We were advised to have the MVP ready as soon as possible so that we had enough time to iterate and make it better. This really helped relieve the pressure of meeting deadlines and allowed us to enjoy the process of making several small improvements beyond the MVP. Another good decision we made was to assign a person as responsible for a specific feature but work collaboratively to learn all the processes involved in creating a full app from scratch.
Robinson Montes Gómez
An engineer who works for good interpersonal relationships and excellent communication with colleagues, all aimed at achieving objectives focused on science, technology, and innovation working with multidisciplinary groups to enhance the world. Rugby, bass guitar, and animal lover.

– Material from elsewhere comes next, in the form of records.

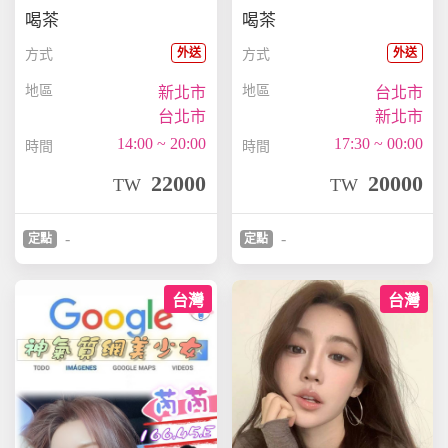
喝茶
喝茶
外送
外送
方式
方式
地區
地區
新北市
台北市
台北市
新北市
14:00 ~ 20:00
17:30 ~ 00:00
時間
時間
22000
20000
TW
TW
-
-
定點
定點
台灣
台灣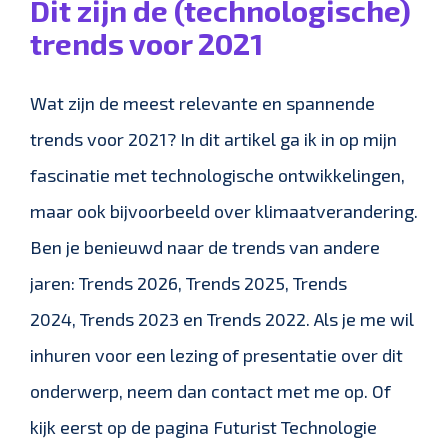
Dit zijn de (technologische)
trends voor 2021
Wat zijn de meest relevante en spannende
trends voor 2021? In dit artikel ga ik in op mijn
fascinatie met technologische ontwikkelingen,
maar ook bijvoorbeeld over klimaatverandering.
Ben je benieuwd naar de trends van andere
jaren: Trends 2026, Trends 2025, Trends
2024, Trends 2023 en Trends 2022. Als je me wil
inhuren voor een lezing of presentatie over dit
onderwerp, neem dan contact met me op. Of
kijk eerst op de pagina Futurist Technologie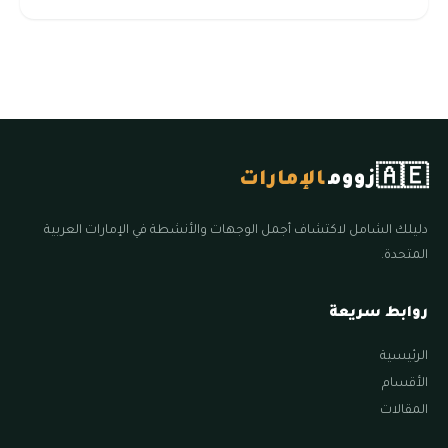
🇦🇪
زووم
الإمارات
دليلك الشامل لاكتشاف أجمل الوجهات والأنشطة في الإمارات العربية
المتحدة.
روابط سريعة
الرئيسية
الأقسام
المقالات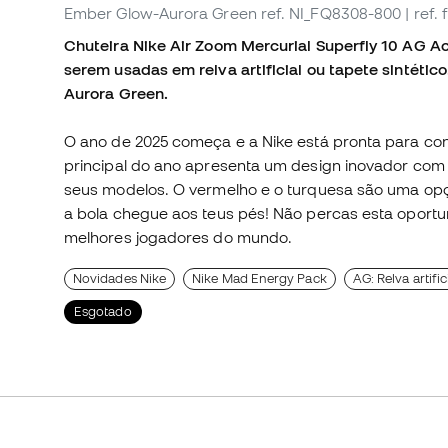
Ember Glow-Aurora Green
ref. NI_FQ8308-800
| ref
Chuteira Nike Air Zoom Mercurial Superfly 10 AG A
serem usadas em relva artificial ou tapete sintéti
Aurora Green.
O ano de 2025 começa e a Nike está pronta para con
principal do ano apresenta um design inovador co
seus modelos. O vermelho e o turquesa são uma opçã
a bola chegue aos teus pés! Não percas esta oport
melhores jogadores do mundo.
Novidades Nike
Nike Mad Energy Pack
AG: Relva artific
Esgotado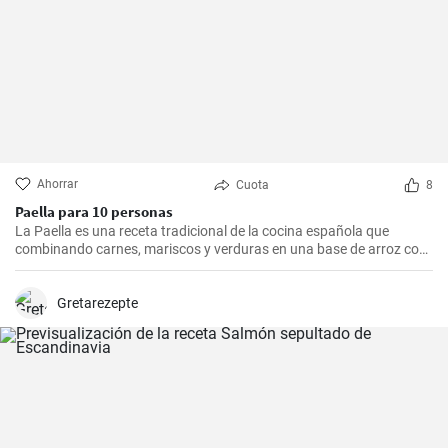
Ahorrar
Cuota
8
Paella para 10 personas
La Paella es una receta tradicional de la cocina española que
combinando carnes, mariscos y verduras en una base de arroz con
una mezcla de especias, ofrece una experiencia culinaria llena de
sabores y texturas. Aunque cada región de España tiene su propia
forma de hacer la paella, esta receta se acerca a la versión más
Gretarezepte
clásica, la valenciana.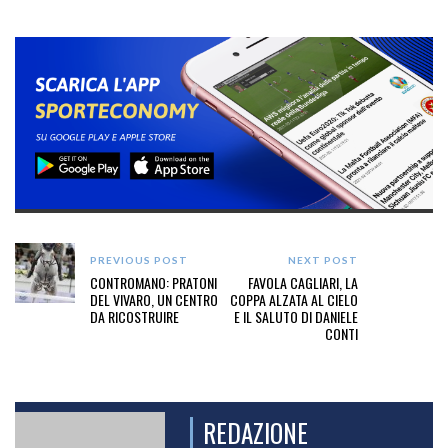
PREVIOUS POST
NEXT POST
CONTROMANO: PRATONI
FAVOLA CAGLIARI, LA
DEL VIVARO, UN CENTRO
COPPA ALZATA AL CIELO
DA RICOSTRUIRE
E IL SALUTO DI DANIELE
CONTI
REDAZIONE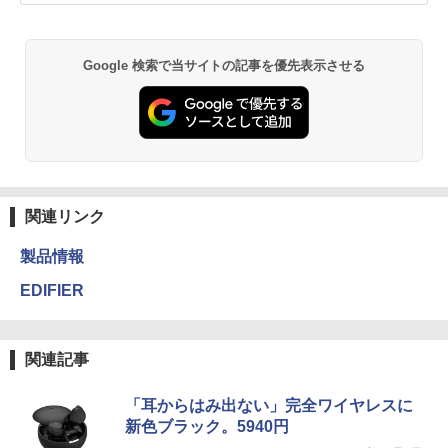
Google 検索で当サイトの記事を優先表示させる
関連リンク
製品情報
EDIFIER
関連記事
「耳からはみ出ない」完全ワイヤレスに
新色ブラック。5940円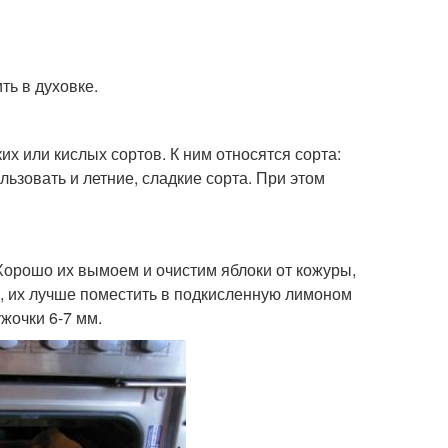
ть в духовке.
их или кислых сортов. К ним относятся сорта:
льзовать и летние, сладкие сорта. При этом
орошо их вымоем и очистим яблоки от кожуры,
, их лучше поместить в подкисленную лимоном
жочки 6-7 мм.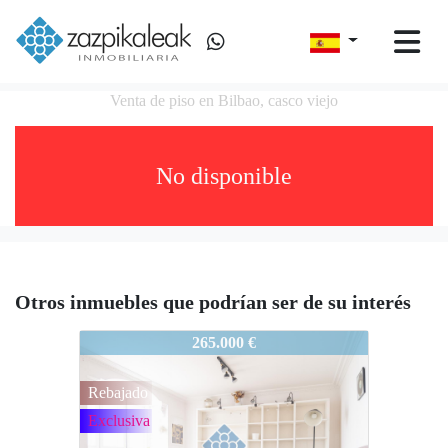
Venta de piso en Bilbao, casco viejo
No disponible
Otros inmuebles que podrían ser de su interés
691-25044
265.000 €
Rebajado
Exclusiva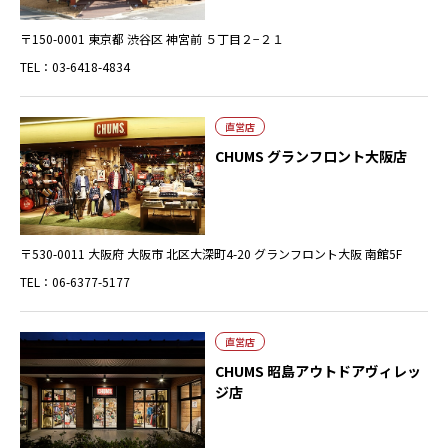
〒150-0001 東京都 渋谷区 神宮前 ５丁目２−２１
TEL：03-6418-4834
直営店
CHUMS グランフロント大阪店
〒530-0011 大阪府 大阪市 北区大深町4-20 グランフロント大阪 南館5F
TEL：06-6377-5177
直営店
CHUMS 昭島アウトドアヴィレッ
ジ店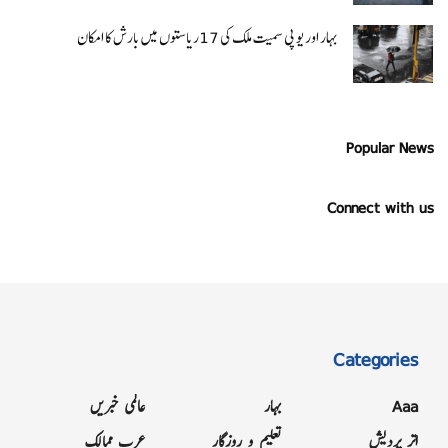
بہار اور یو پی سمیت ملک کی 17ریاستوں میں بارش کا امکان
Popular News
Connect with us
Categories
Aaa
بہار
عالمی خبریں
اتر پردیش
تعلیم و روزگار
عرب ممالک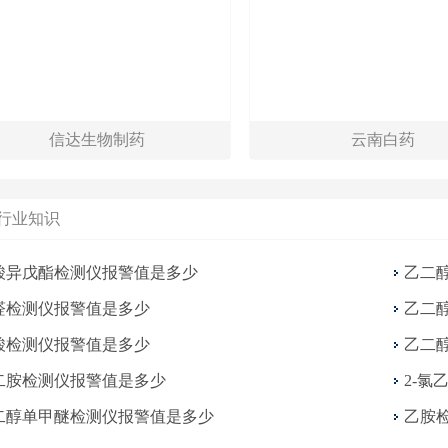
信达生物制药
云南白药
行业知识
酸异戊酯检测仪报警值是多少
乙二
醛检测仪报警值是多少
乙二
酸检测仪报警值是多少
乙二
二胺检测仪报警值是多少
2-氯
二醇单甲醚检测仪报警值是多少
乙胺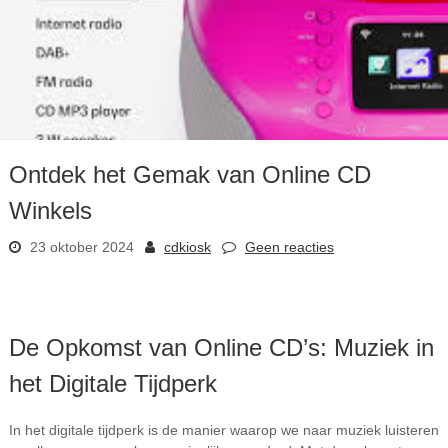
Ontdek het Gemak van Online CD
Winkels
23 oktober 2024
cdkiosk
Geen reacties
De Opkomst van Online CD’s: Muziek in
het Digitale Tijdperk
In het digitale tijdperk is de manier waarop we naar muziek luisteren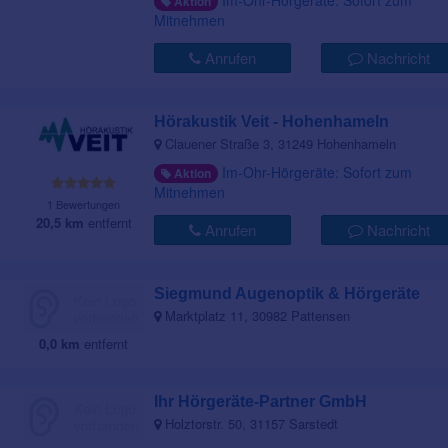
Im-Ohr-Hörgeräte: Sofort zum
Aktion
Mitnehmen
Anrufen
Nachricht
Hörakustik Veit - Hohenhameln
Clauener Straße 3, 31249 Hohenhameln
Im-Ohr-Hörgeräte: Sofort zum
Aktion
Mitnehmen
1 Bewertungen
20,5 km
entfernt
Anrufen
Nachricht
Siegmund Augenoptik & Hörgeräte
Marktplatz 11, 30982 Pattensen
0,0 km
entfernt
Ihr Hörgeräte-Partner GmbH
Holztorstr. 50, 31157 Sarstedt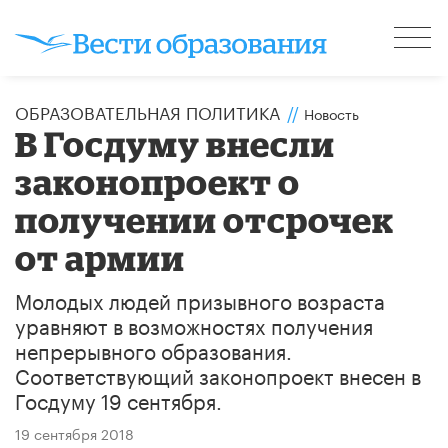
ОБРАЗОВАТЕЛЬНАЯ ПОЛИТИКА
//
Новость
В Госдуму внесли
законопроект о
получении отсрочек
от армии
Молодых людей призывного возраста
уравняют в возможностях получения
непрерывного образования.
Соответствующий законопроект внесен в
Госдуму 19 сентября.
19 сентября 2018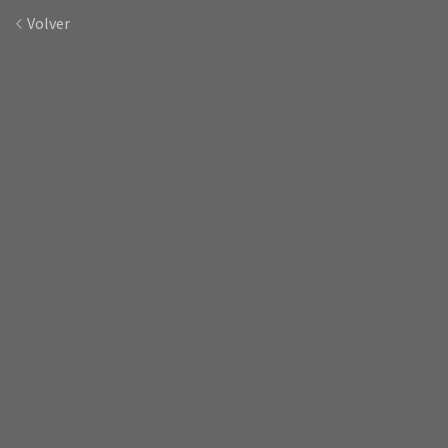
Volver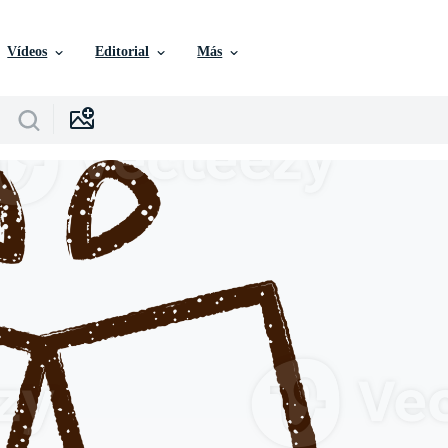
Vídeos
Editorial
Más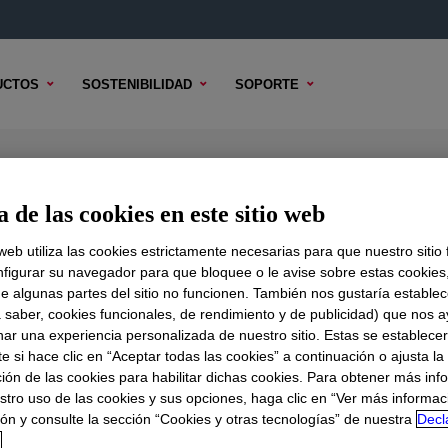
UCTOS
SOSTENIBILIDAD
SOPORTE
Resin
 de las cookies en este sitio web
 web utiliza las cookies estrictamente necesarias para que nuestro sitio
figurar su navegador para que bloquee o le avise sobre estas cookies
e algunas partes del sitio no funcionen. También nos gustaría establec
DO TÉCNICO
OPCIONES DE MUESTRA
OPCIONES DE COMPR
a saber, cookies funcionales, de rendimiento y de publicidad) que nos 
nar una experiencia personalizada de nuestro sitio. Estas se establece
 si hace clic en “Aceptar todas las cookies” a continuación o ajusta la
ión de las cookies para habilitar dichas cookies. Para obtener más inf
stro uso de las cookies y sus opciones, haga clic en “Ver más informac
ón y consulte la sección “Cookies y otras tecnologías” de nuestra
Decl
d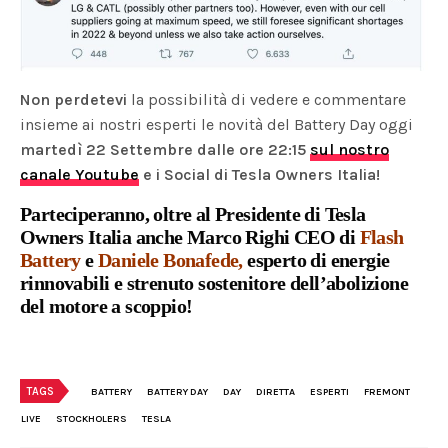
Non perdetevi
la possibilità di vedere e commentare
insieme ai nostri esperti le novità del Battery Day oggi
martedì 22 Settembre dalle ore 22:15
sul nostro
canale Youtube
e i Social di Tesla Owners Italia!
Parteciperanno, oltre al Presidente di Tesla
Owners Italia anche Marco Righi CEO di
Flash
Battery
e
Daniele Bonafede
,
esperto di energie
rinnovabili e strenuto sostenitore dell’abolizione
del motore a scoppio!
TAGS
BATTERY
BATTERY DAY
DAY
DIRETTA
ESPERTI
FREMONT
LIVE
STOCKHOLERS
TESLA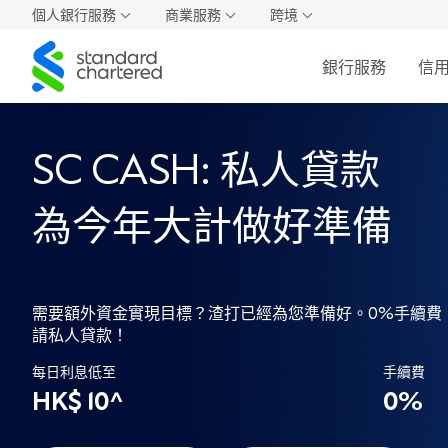
個人銀行服務
商業服務
跨境
Standard
銀行服務
信
Chartered
SC CASH: 私人貸款
為今年大計做好準備
需要額外資金實現目標？渣打已經為您準備好。0%手續費
請私人貸款！
每日利息低至
手續費
HK$ 10^
0%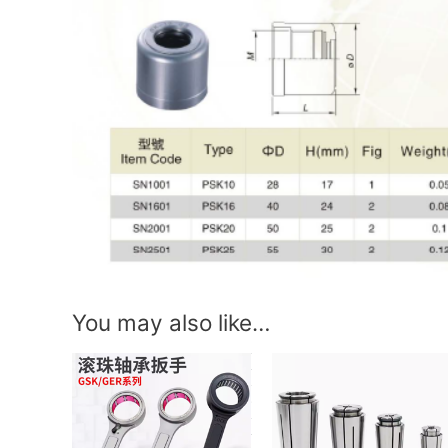
You may also like…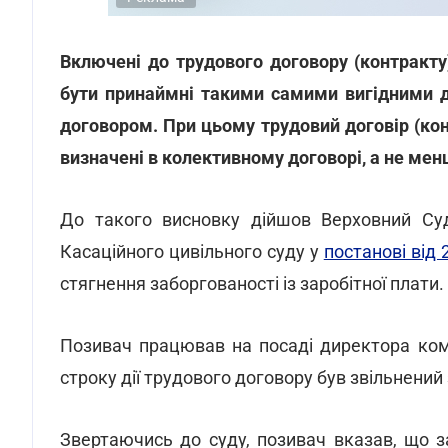
Включені до трудового договору (контракту)
бути принаймні такими самими вигідними д
договором. При цьому трудовий договір (кон
визначені в колективному договорі, а не мен
До такого висновку дійшов Верховний Суд 
Касаційного цивільного суду у
постанові від
стягнення заборгованості із заробітної плати.
Позивач працював на посаді директора кому
строку дії трудового договору був звільнений 
Звертаючись до суду, позивач вказав, що з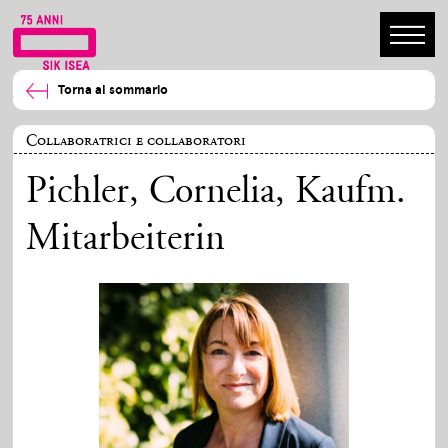
Torna al sommario
Collaboratrici e collaboratori
Pichler, Cornelia
, Kaufm.
Mitarbeiterin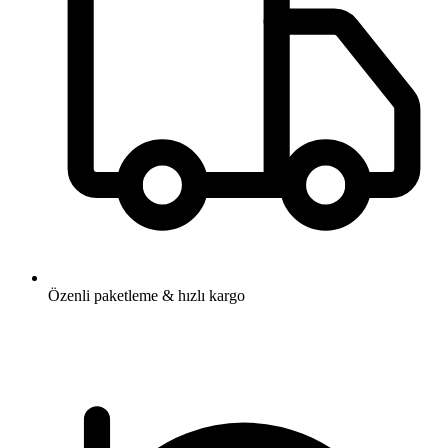
Özenli paketleme & hızlı kargo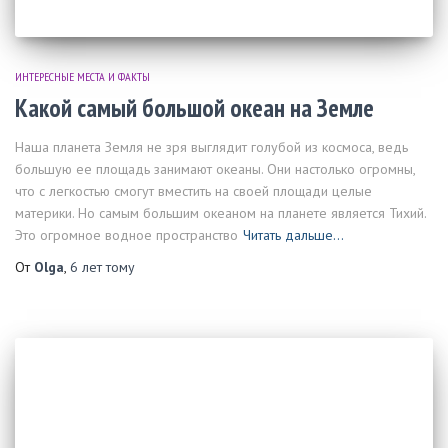
ИНТЕРЕСНЫЕ МЕСТА И ФАКТЫ
Какой самый большой океан на Земле
Наша планета Земля не зря выглядит голубой из космоса, ведь
большую ее площадь занимают океаны. Они настолько огромны,
что с легкостью смогут вместить на своей площади целые
материки. Но самым большим океаном на планете является Тихий.
Это огромное водное пространство
Читать дальше…
От
Olga
,
6 лет
тому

Carlos Andres Murcia Muñoz
Musician with 15 years of experience in the music industry and a big passion about all technology industries. Person who believes that with application of technology we can get better results to improve our quality of life.
Luis Miguel Vargas Guevara
Designer and entrepreneur passionate about the transversality of technology and the application of design-thinking to the inherent aspects of human life. Building a career in the IT industry thanks to many work and life experiences but primarily to satisfy the never-ending needs to learn.
Juan Camilo Acevedo
Psychologist and Software Development Student, entrepreneur by vocation, with experience in Group Management, Selection, Research, Administration and Management; who thinks about his work from a Cognitive Constructivist paradigm, seeking the transformation of the environment from the well-being and integral development of individuals. A professional with a high critical and purposeful sense, recognizes the values of honesty, respect and commitment as pillars of interaction.
Sandra Macías Alvarez
Philosopher and educator. Interested in using technology to improve the quality of education and its accessibility and contribute to social progress in general.